One should, I think, always read authors one admires (and I don’t know that there are toooooo many writers, at least in this format, that I admire more than Chu) even if one does not know anything about what they’re writing about. The writing they’ll do, of course, will fill in the gaps; that’s what makes them great at it. And then on top of that, as always, “Goodbye Pamela Paul” gives us Chu’s searing inquiry into what it all means, what the deeper inflections are behind the subject’s face-visible career. And that’s how we get to Chu invoking the premise of “the far center.”
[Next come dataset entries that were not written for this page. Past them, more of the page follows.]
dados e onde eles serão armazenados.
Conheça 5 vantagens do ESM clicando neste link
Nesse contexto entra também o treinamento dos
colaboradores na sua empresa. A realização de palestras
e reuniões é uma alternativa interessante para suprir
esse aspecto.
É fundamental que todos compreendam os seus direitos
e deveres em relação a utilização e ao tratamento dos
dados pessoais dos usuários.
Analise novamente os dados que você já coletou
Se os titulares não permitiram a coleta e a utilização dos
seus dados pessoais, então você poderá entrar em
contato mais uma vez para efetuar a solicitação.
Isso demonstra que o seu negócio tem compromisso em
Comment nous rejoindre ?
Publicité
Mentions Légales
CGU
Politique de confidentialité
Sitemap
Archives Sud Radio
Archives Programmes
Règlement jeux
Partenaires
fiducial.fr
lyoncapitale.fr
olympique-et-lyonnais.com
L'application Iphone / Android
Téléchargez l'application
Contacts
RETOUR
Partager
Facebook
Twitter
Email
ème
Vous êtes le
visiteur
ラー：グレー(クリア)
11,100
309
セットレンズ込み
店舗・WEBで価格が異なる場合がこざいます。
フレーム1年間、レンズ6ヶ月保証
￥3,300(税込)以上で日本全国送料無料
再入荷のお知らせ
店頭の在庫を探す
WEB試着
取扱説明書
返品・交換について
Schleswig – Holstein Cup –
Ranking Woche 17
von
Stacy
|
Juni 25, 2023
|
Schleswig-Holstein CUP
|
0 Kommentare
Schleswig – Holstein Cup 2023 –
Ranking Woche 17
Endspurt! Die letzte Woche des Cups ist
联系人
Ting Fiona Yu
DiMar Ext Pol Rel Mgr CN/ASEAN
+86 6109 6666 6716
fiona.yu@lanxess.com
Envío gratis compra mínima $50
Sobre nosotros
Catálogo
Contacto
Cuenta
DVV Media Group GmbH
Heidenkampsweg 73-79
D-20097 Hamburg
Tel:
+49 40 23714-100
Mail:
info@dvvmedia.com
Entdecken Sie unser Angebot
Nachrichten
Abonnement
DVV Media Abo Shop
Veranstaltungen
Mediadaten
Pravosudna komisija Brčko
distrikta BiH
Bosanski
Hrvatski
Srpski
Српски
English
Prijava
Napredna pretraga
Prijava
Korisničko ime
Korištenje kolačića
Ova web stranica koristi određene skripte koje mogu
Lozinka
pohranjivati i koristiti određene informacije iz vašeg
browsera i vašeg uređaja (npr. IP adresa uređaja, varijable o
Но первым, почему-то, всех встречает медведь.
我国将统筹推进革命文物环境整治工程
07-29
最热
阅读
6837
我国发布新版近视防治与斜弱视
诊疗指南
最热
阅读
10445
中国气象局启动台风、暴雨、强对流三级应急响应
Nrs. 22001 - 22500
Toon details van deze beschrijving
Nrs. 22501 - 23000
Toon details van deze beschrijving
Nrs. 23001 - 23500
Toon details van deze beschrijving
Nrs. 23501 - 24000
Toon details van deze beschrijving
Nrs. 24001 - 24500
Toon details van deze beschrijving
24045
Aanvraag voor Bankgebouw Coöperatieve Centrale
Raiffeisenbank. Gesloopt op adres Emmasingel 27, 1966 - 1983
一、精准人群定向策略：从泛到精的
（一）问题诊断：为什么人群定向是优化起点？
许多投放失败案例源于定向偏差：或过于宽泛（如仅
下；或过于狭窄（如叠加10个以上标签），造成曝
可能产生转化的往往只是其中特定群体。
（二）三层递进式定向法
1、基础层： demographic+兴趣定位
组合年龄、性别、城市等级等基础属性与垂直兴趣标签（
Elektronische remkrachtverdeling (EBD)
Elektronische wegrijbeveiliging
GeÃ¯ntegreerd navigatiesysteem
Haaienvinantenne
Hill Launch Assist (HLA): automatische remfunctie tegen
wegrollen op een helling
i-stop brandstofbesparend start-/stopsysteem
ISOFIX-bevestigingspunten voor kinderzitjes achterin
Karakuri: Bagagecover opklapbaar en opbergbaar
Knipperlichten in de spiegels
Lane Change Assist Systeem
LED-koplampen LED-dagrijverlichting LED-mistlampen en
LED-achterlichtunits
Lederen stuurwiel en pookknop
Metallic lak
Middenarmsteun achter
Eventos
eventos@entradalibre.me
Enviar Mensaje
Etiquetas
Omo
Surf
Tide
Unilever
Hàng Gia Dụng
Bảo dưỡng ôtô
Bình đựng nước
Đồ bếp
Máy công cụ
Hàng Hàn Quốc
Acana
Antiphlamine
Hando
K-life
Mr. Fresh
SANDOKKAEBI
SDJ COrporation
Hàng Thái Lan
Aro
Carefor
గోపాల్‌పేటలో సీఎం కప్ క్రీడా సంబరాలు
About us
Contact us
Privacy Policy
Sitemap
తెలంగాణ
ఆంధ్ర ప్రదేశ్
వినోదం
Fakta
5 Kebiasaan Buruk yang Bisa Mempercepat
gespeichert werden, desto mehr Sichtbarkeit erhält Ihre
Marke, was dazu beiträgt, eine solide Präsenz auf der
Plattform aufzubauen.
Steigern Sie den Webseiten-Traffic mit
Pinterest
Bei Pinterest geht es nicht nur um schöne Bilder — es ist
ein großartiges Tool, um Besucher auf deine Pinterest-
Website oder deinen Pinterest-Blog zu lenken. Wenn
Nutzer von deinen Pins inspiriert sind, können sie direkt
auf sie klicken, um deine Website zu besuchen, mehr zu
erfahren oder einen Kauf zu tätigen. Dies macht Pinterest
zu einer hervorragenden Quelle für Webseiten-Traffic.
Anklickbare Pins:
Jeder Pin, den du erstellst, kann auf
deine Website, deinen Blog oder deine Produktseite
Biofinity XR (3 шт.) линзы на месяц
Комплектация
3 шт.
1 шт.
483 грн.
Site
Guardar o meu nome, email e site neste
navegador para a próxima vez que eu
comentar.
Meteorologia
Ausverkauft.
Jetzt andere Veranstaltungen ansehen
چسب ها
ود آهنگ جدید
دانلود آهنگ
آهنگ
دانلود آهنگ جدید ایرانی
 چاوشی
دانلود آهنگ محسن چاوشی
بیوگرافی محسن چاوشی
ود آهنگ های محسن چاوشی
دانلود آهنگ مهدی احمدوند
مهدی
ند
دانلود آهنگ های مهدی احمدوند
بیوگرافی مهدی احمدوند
This is going to be with me a long time. The relevant pullquote:

“I think of it as the far center: a loose coalition of disillusioned Democrats, principled humanists, staid centrists, anti-woke journalists, civil libertarians, wronged entertainers, skeptical academics, and toothless novelists, all brought together by their shared antipathy to what they regard as the illiberal left. The far center is for free speech and bourgeois institutions; it is against cancel culture, student protests, and radicalism of any kind. Yet it rejects the idea of a shared ideology or politics. Instead, its members see themselves as independently sane individuals — concerned citizens who wish only to defend civil society from the unbearable encroachments of politics. So the far center is liberal, in that its highest value is freedom; but it is also reactionary, in that its vision of freedom lacks any corresponding vision of justice.”

Woof. I suppose the good news about having something like that laid out in clear prose is that I now understand an enormous number of furiously vague motivations among some of the people in my life, better than I did last week. Whether they’re reply-guys “just asking questions,” or wise elders weighing in on the humanity of people they’ve never met because to suggest they not do so is “anti-democratic,” these Independently Sane Individuals are the secret cancer of every single body of folks who, on their face, consider themselves faithfully progressive even though every single thing about liberation drives them quietly nuts. Be on the lookout, as the cops would say.

On a tangent, this, too, will be in my head for a while; though more as a lol:

JK Rowling after years of amplifying transphobic hate and misinformation: The fascists are saying the same thing as me and it's YOUR FAULT

— Katy Montgomerie 🦗 (@katymontgomerie.com) February 7, 2025 at 9:36 AM

On the ins and outs of embeds in Ghost.io newsletters

That 👆🏼, above, was an embed. Or rather, it was meant to be.

While the platform that sends out my newsletter has a preview mode, that preview mode seems much more accurately a “web browser experience” preview mode and less so a “what the email will look like” preview mode. As such, I was alerted to the fact that some embeds in last week’s email did not appear as intended.

Here’s a YouTube embed of this week’s video:

Here’s a link to it, in case that embed didn’t work.

And here’s a reminder that if something like that ever comes up borked in a newsletter email, you can always click the title of the email (all the way up at the top!) to visit the browser version of the message.

Kids (still) on bikes

Writing, this week, did not go well. More accurately, I suppose, it did not go to plan. The path kept branching off in unexpected directions or fully dead-ending in front of me. That’s fine. There’s another way out of this thicket around here somewhere — there always is.